Lufthansa HV

Dividende steigt auf 0,80 Euro


In zufriedene Gesichter bei fast sommerlichen Temperaturen konnte Lufthansa-Chef Carsten Spohr auf der heutigen Hauptversammlung der Lufthansa in der Jahrhunderthalle in Frankfurt-Hoechst schauen. Nach der Insolvenz des Hauptwettbewerbers Air Berlin im vergangenen Jahr ist Lufthansa zusammen mit seiner Low-Budget-Markte Eurowings wieder die klare Nummer 1 am deutschen Himmel. Im Inland kommt der Konzern mit dem Kranich, der überdies seinen 100. Geburtstag feiert, wieder auf einen satten Marktanteil von 87 Prozent. Auch im internationalen Geschäft hat sich die Wettbewerbsituation zuletzt etwas entspannt, seit die Carrier vom Golf wie Etihad und Emirates weniger aggressiv im Markt auftreten und auch Lufthansa es geschafft hat, das eigene Angebot auf den besonders umkämpften Langstrecken zu verbessern.

Insgesamt konnte der Konzern die Umsätze in 2017 um 12,4 Prozent auf 35,6 Mrd. Euro verbessern, das adjusted EBIT verbesserte sich um gut 70 Prozent auf knapp 3 Mrd. Euro, so dass eine Marge von 8,4 Prozent erreicht worden ist. Wesentliche Ertragstreiber waren neben einer anhaltend hohen Nachfrage und einer positiven Preisentwicklung auch die erfolgreiche Senkung der Stückkosten. Dieser haben sich weiter um 1,8 Prozent reduziert, eine Entwicklung die sich auch in der Zukunft mit Verbesserungen zwischen 1 und 2 Prozent pro Jahr fortsetzen soll. Unter dem Strich weist der Konzern ein Ergebnis von 2,364 (1,776) Mrd. Euro oder 5,03 (3,81) Euro je Aktie aus. 

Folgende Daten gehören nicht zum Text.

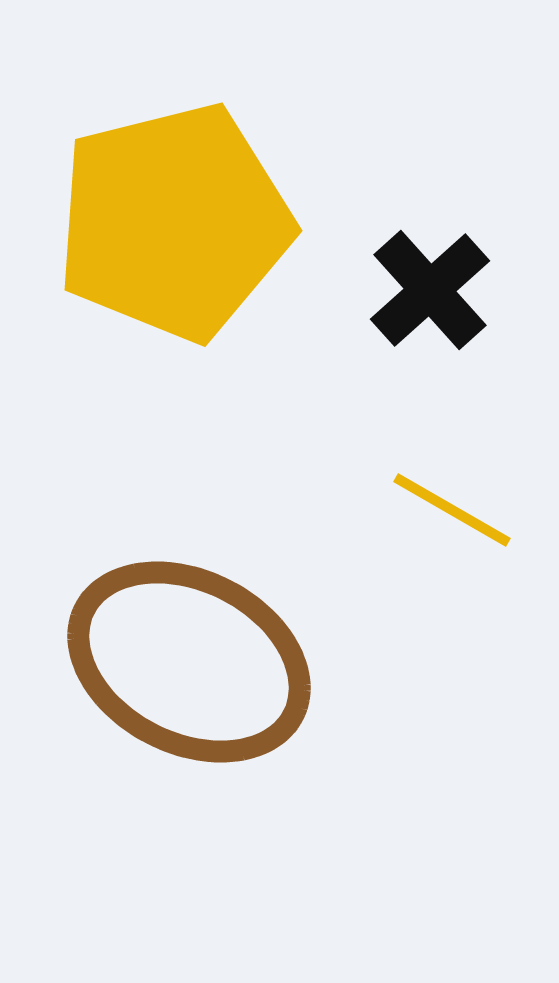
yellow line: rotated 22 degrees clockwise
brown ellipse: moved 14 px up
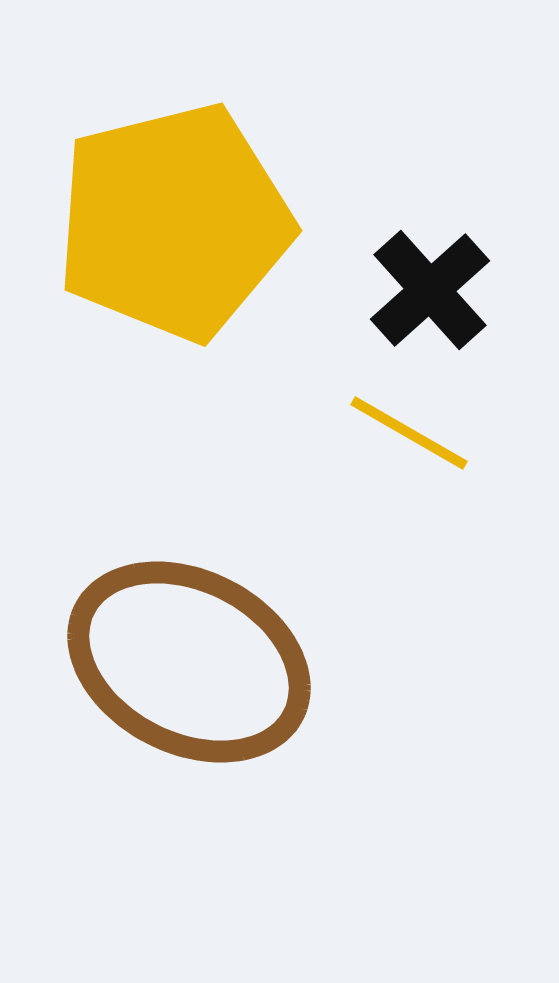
yellow line: moved 43 px left, 77 px up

Damit legt der Konzern nun zum dritten Mal in Folge ein neues Rekordergebnis vor, in 2017 hat man "mit Abstand das beste Ergebnis aller Zeiten erzielt". Zusammenfassend stellte Spohr fest, dass "die Lufthansa Group in allen Bereichen moderner, deutlich effizienter und profitabler geworden ist." Von der in den vergangenen Jahren erfolgten Modernisierung haben alle profitiert, die Kunden, die Mitarbeiter und nicht zuletzt die Aktionäre. 

Kritik wurde von verschiedenen Rednern und bei der Abstimmung auch von 23,47 Prozent des vertretenen Kapitals an der Dividendenpolitik geübt. Zwar bewegt sich die gezahlte Dividende mit 0,80 Euro über dem Vorjahresniveau von 0,50 Euro bewegt sich aber noch deutlich unter den Erwartungen der Investoren. Lufthansa-Chef Spohr hatte die Ausschüttungshöhe - immerhin die zweithöchste Dividende seit der Privatisierung - mit Blick auf die Stärkung der Innenfinanzierungskraft verteidigt. Er erinnerte daran, dass die Konzerneigenkapitalquote vor gar nicht allzulanger Zeit bei lediglich etwas über 10 Prozent lag und durch die moderate Dividendenpolitik inzwischen wieder auf eine solide Größenordnung von 26,5 Prozent angestiegen ist.

Durchaus gut verlaufen ist auch der Start ins laufende Jahr. Insbesondere werden die Netzwerk-Airlines immer stärker insbesondere Lufthansa und SWISS. Ebenfalls auf Erfolgskurs bewegt sich Lufthansa Cargo. Auch wenn die nach wie vor hohen Anlaufkosten bei Eurowings das Ergebnis belasten, stellen diese doch eine wichtige Investition in die Zukunft der gesamten Gruppe dar. Künftig wird man mit der Zweitmarke auch stärker auf den längeren Strecken aktiv werden. Konkret erwartet Spohr bei einer unveränderten Prognose für 2018 ein Ergebnis leicht unter dem Wert des Rekordjahres 2017.